[[ EXERCISE DATA open ]]

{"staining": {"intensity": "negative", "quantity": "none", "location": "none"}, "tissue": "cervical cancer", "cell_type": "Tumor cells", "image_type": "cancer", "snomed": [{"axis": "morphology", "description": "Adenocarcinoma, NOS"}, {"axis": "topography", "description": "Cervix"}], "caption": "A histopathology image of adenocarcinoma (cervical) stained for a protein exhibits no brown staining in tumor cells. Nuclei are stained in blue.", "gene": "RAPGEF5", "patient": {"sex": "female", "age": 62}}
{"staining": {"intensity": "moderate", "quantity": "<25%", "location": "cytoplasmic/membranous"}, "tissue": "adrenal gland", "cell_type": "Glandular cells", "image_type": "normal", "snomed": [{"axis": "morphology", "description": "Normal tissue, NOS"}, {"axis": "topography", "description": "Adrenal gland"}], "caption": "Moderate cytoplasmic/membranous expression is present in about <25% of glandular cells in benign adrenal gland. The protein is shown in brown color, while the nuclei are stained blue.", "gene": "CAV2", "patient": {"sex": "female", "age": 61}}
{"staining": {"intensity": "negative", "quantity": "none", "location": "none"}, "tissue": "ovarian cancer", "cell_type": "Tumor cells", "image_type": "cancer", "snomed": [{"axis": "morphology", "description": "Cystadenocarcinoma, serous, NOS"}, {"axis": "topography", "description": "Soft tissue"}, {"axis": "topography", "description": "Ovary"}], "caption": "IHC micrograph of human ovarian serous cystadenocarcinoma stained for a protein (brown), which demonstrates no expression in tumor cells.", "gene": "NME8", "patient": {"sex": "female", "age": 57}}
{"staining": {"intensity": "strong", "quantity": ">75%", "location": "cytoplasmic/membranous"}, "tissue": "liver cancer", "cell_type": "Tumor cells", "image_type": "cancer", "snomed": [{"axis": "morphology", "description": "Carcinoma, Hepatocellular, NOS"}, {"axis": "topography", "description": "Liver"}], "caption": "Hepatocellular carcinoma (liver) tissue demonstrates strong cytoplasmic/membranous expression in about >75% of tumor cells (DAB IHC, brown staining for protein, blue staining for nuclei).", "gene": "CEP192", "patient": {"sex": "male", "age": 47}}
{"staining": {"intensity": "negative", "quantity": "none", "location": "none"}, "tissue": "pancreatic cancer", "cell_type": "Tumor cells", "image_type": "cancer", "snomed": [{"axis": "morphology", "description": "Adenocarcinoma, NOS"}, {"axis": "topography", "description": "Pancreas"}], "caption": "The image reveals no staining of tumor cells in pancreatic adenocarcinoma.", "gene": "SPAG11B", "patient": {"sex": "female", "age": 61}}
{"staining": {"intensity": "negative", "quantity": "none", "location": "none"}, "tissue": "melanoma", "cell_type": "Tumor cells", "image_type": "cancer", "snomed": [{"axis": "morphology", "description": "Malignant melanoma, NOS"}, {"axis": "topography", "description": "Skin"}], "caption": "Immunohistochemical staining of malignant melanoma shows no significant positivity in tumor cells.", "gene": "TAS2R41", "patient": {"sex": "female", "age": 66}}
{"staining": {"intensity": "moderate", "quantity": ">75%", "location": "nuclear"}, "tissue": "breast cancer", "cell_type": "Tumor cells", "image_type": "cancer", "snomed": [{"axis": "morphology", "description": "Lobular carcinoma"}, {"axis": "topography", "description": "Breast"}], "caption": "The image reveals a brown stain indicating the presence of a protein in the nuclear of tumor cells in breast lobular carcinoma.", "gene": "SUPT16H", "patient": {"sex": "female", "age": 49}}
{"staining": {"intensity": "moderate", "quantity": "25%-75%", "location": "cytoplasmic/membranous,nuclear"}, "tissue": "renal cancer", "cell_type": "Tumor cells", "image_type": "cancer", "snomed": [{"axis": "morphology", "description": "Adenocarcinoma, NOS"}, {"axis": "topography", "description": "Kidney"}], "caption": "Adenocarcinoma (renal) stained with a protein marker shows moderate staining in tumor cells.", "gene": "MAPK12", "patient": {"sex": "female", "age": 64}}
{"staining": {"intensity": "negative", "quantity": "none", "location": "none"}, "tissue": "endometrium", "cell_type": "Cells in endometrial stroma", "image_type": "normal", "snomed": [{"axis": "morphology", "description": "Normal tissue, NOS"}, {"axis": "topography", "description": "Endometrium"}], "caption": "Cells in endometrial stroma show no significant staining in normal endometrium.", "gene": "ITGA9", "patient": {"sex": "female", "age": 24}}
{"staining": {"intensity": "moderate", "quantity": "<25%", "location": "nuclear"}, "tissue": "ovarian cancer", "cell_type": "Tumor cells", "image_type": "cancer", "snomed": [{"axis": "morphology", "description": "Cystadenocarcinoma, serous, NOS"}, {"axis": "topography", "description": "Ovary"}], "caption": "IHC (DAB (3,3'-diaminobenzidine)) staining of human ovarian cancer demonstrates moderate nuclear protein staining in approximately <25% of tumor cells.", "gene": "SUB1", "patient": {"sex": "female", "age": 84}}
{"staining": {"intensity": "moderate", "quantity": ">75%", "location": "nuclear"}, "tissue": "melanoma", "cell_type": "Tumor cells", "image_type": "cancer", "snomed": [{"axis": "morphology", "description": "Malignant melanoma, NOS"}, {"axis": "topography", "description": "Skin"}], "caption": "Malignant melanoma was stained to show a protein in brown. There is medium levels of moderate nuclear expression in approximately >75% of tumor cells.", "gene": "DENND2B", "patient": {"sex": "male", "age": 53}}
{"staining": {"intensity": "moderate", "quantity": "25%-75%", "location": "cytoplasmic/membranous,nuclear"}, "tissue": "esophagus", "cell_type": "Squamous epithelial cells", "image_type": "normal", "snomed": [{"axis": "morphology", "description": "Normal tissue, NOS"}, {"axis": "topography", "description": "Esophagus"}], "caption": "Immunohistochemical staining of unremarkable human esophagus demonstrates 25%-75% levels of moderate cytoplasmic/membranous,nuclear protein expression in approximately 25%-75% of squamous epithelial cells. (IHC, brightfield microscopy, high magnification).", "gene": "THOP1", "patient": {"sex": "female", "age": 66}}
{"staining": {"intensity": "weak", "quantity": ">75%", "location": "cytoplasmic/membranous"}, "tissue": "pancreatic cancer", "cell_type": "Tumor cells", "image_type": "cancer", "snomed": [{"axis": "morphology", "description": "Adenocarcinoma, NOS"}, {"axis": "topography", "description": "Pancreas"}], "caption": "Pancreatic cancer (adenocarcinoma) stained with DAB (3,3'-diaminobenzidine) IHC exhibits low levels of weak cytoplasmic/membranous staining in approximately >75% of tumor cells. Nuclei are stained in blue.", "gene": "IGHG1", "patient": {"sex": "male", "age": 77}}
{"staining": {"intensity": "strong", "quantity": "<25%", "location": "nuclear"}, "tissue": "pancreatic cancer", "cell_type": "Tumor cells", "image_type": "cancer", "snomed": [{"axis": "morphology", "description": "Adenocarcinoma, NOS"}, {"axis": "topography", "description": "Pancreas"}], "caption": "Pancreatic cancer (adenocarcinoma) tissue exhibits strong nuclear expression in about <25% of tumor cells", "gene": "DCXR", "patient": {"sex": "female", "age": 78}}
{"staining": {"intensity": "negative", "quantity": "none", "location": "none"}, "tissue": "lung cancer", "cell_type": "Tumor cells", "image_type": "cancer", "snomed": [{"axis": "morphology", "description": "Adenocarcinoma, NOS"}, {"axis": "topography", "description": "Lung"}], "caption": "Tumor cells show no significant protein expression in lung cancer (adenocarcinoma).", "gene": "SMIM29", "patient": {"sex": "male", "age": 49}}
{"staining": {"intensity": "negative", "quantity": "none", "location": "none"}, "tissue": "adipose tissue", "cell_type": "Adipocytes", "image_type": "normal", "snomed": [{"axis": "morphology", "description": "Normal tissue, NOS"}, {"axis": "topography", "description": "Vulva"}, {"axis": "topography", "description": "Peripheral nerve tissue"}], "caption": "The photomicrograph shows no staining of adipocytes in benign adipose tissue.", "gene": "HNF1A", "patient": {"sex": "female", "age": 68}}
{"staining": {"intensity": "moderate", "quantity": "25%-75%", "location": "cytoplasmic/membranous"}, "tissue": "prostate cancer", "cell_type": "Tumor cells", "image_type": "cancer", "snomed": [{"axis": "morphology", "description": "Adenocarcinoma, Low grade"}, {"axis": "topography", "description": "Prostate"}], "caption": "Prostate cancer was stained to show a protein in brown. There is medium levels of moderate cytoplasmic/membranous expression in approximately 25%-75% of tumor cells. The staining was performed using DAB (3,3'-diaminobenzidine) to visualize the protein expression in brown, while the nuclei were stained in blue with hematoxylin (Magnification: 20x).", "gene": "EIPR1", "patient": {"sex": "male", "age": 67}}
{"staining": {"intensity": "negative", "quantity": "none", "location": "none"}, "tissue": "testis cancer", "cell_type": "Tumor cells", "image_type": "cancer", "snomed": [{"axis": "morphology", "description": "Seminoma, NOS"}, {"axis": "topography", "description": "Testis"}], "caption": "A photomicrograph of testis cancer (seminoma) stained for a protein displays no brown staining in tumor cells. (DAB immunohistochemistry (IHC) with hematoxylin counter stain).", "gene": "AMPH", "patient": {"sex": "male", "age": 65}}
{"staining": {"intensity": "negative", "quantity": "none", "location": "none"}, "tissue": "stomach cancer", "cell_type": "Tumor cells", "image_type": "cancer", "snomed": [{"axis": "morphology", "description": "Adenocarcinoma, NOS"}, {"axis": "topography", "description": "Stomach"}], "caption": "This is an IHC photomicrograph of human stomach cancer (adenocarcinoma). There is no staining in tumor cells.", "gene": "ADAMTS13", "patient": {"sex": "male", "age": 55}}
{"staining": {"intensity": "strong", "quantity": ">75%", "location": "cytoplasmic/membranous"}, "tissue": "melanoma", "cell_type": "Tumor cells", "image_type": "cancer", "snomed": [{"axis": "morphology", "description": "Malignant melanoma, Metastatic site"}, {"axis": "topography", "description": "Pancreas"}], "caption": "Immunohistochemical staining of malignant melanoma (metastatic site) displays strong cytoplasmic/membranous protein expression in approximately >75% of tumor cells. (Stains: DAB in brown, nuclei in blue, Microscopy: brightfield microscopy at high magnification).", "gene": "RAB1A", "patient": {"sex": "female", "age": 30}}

[[ EXERCISE DATA closed ]]

* **WORK TO BE COMPLETED**
Looking at the records above, return exactly the lines from the line with "cancer (adenocarcinoma) tissue" to the line with "photomicrograph shows no", both ends included.

* **RESPONSE TO THIS EXERCISE**
{"staining": {"intensity": "strong", "quantity": "<25%", "location": "nuclear"}, "tissue": "pancreatic cancer", "cell_type": "Tumor cells", "image_type": "cancer", "snomed": [{"axis": "morphology", "description": "Adenocarcinoma, NOS"}, {"axis": "topography", "description": "Pancreas"}], "caption": "Pancreatic cancer (adenocarcinoma) tissue exhibits strong nuclear expression in about <25% of tumor cells", "gene": "DCXR", "patient": {"sex": "female", "age": 78}}
{"staining": {"intensity": "negative", "quantity": "none", "location": "none"}, "tissue": "lung cancer", "cell_type": "Tumor cells", "image_type": "cancer", "snomed": [{"axis": "morphology", "description": "Adenocarcinoma, NOS"}, {"axis": "topography", "description": "Lung"}], "caption": "Tumor cells show no significant protein expression in lung cancer (adenocarcinoma).", "gene": "SMIM29", "patient": {"sex": "male", "age": 49}}
{"staining": {"intensity": "negative", "quantity": "none", "location": "none"}, "tissue": "adipose tissue", "cell_type": "Adipocytes", "image_type": "normal", "snomed": [{"axis": "morphology", "description": "Normal tissue, NOS"}, {"axis": "topography", "description": "Vulva"}, {"axis": "topography", "description": "Peripheral nerve tissue"}], "caption": "The photomicrograph shows no staining of adipocytes in benign adipose tissue.", "gene": "HNF1A", "patient": {"sex": "female", "age": 68}}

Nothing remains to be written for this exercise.